Allow me to park my brain out on the doorstep while I gush and savor my fangirl mode.

Item # 1: Here's an interview with ChuckP over at bookslut. He talks about writers and research, viz:
Some writers research in order to write. I write in order to research topics that interest me. Especially if I can meet with other people, in forums from illness support groups to phone-sex hotlines, and learn what other people know best. Every character (really, person) sees the world through a framework of education and experience that they're proud experts about. To write a character, find out what they know best, and THEN you'll know how they'll describe a "hot day." Or a "pretty girl." Plus, when you're talking to someone about their field of expertise (really, just listening) whether it's physics or mythology or finding risky sex, you'll notice how people really SHINE when they talk about what they know well.
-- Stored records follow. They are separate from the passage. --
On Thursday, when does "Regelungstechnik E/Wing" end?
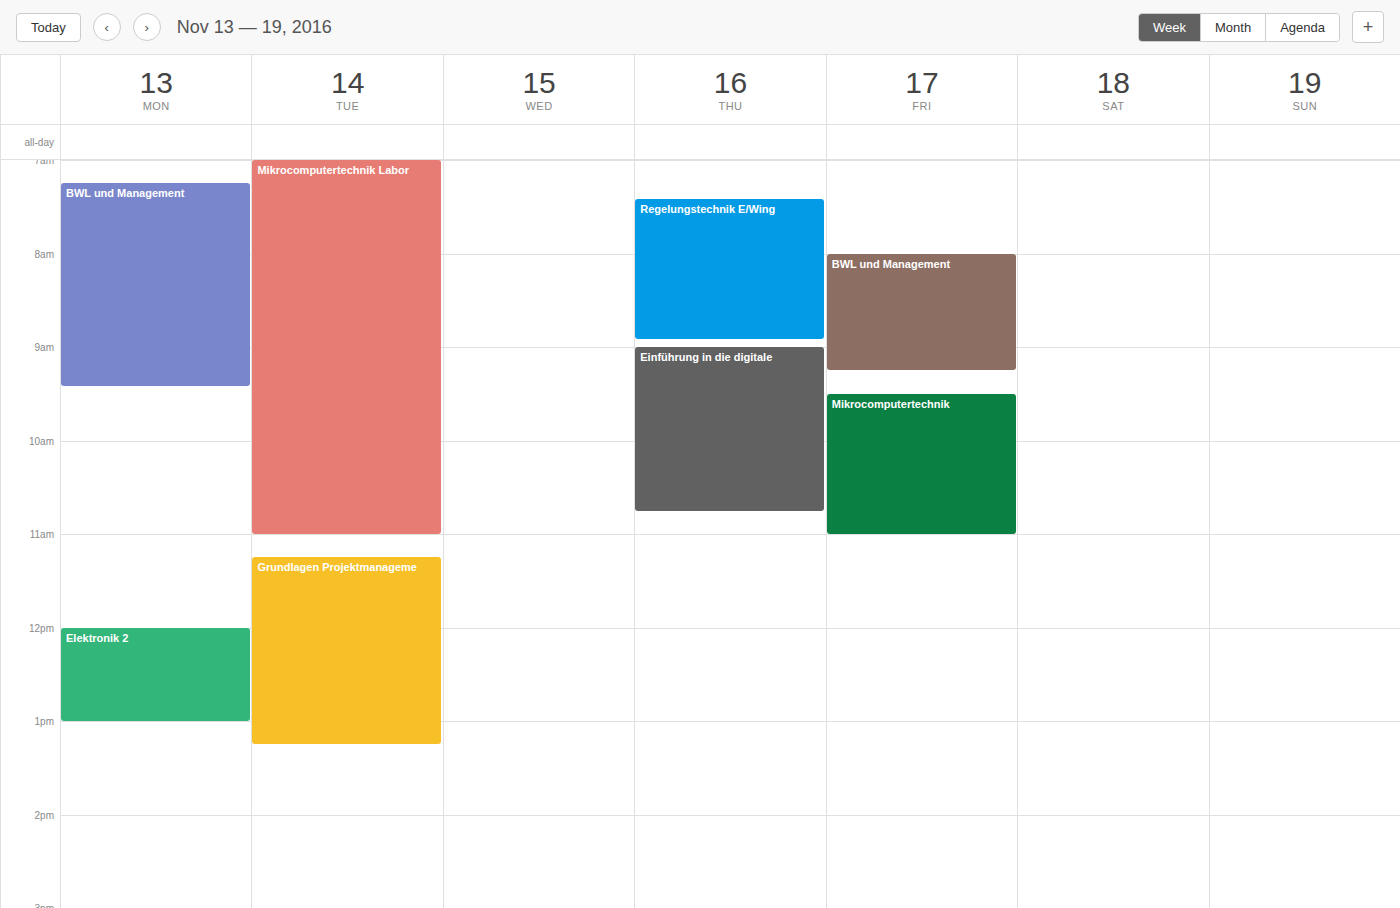
8:55 AMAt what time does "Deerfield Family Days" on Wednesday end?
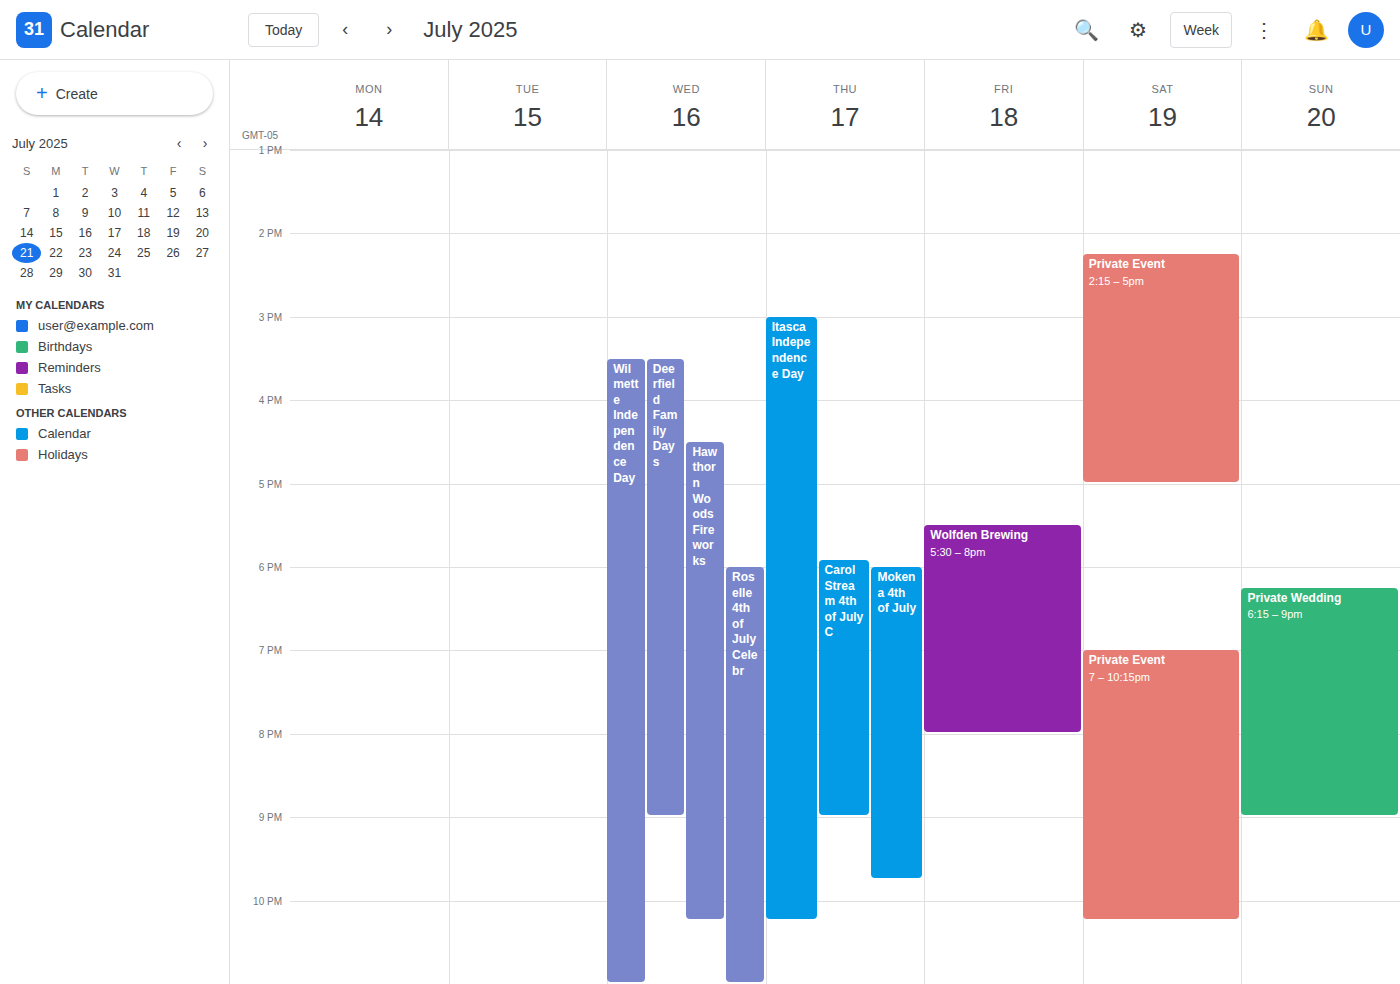
9:00 PMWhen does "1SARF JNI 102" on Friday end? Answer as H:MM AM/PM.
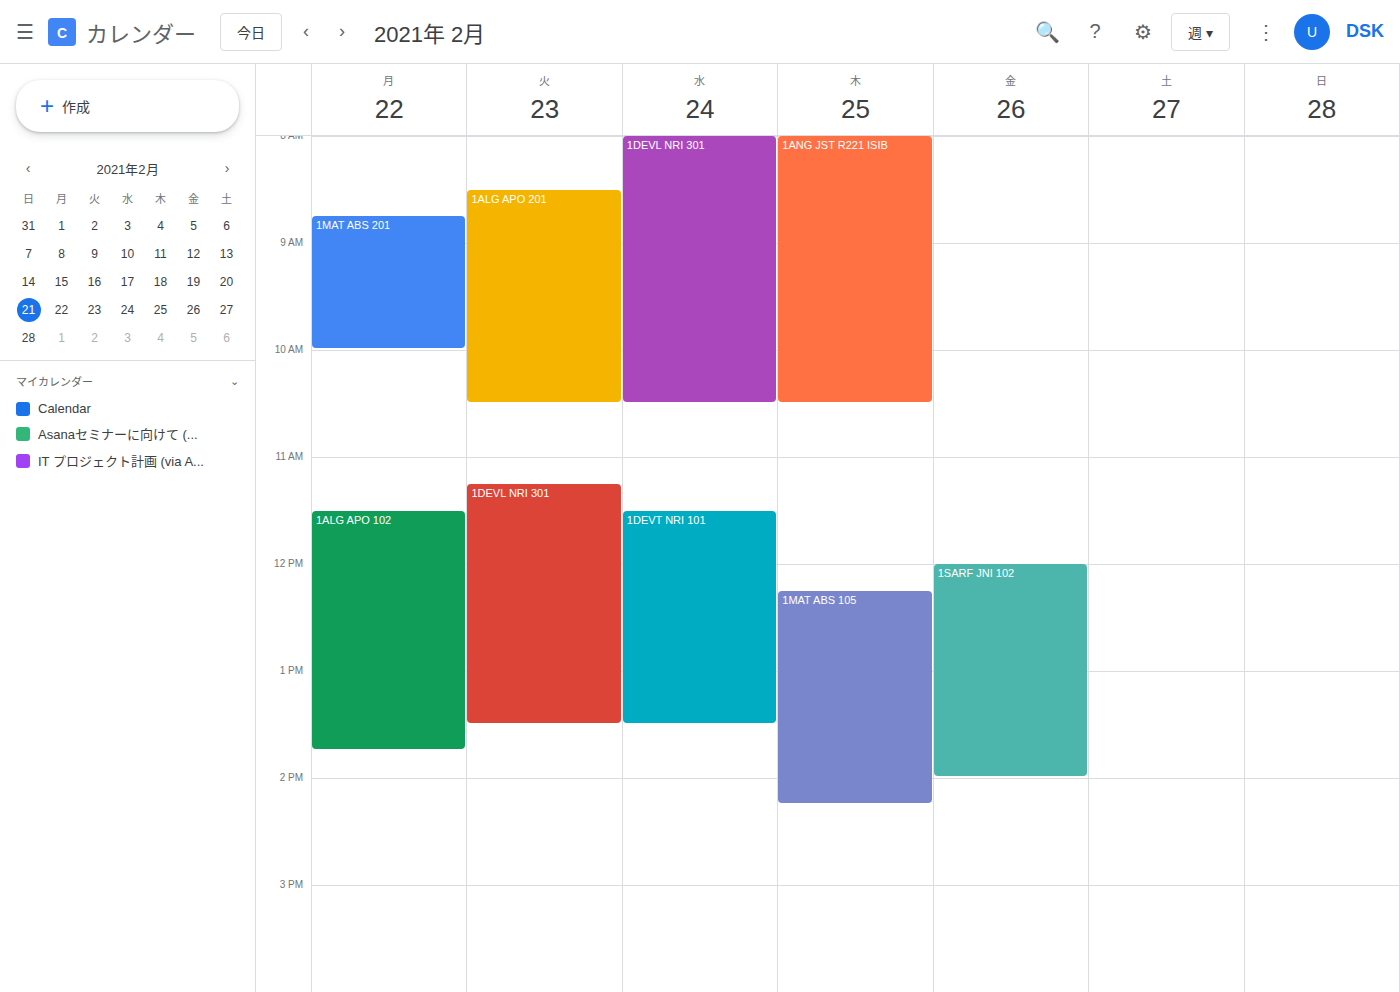
2:00 PM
Being around that shine is reward enough.
If you did your research, you might as well determine what sort of language your character will use, i.e., building his/her vocabulary:
It's not so much about "playing dumb" as about creating a wardrobe of phrases and words specific to each character. Me, myself, I almost always start a new topic by saying: "It's funny..." that's my private "bumper music" to seize the listener's attention. It's a throw-away phrase to enroll the listener before you say the important part of your sentence. Most people have a small collection of relative clauses they use to get attention or to manipulate a conversation. For each character, you must find those and stay true to them. Beyond using simple, accurate language, you can use fancy-pants words -- but only to demonstrate what the character knows BEST. The overall language of a story should never swamp the story. Also, with bland words, you get more the "timing" effect of a pause, not sub-vocalized by the reader, a quiet pause that makes what follows more powerful.
Also, an accompanying author picture right here: I say not bad, not bad at all. If you want more ChuckP, join his cult and his online workshop here.

Item # 2: Meanwhile, Alex Garland comes out with a novella which uses sleep and dream, with woodcuts by his dad, who insists on calling him "Alexander."

Woodcuts by Nicholas Garland.

We've been told in writing class that it's very bad form to end a story with "..and then I woke up and it was all a dream," but Alex Garland starts The Coma with this same ruse. I wonder how this one turns out. It's taken him a while to come up with a follow up book, not that he was idle. He wrote the screenplay to the lean mean zombie movie 28 Days Later, which I liked and which is not related at all to the Sandra Bullock movie. I was in Booksale this afternoon and saw a hardbound copy of The Tesseract, his sophomore effort which was set in the Philippines, btw. But it was so damn expensive, I didn't pick it up anymore. To be consistent with the gushing, here's a very broody "Alexander," who doesn't like to have his picture taken:

Yummy. Too bad he's got a wife and a kid, git.

Item # 3: Lastly, J.K. Rowling quits and abruptly ends the Harry Potter series because she's discovered boys. I. Am. Not. Kidding.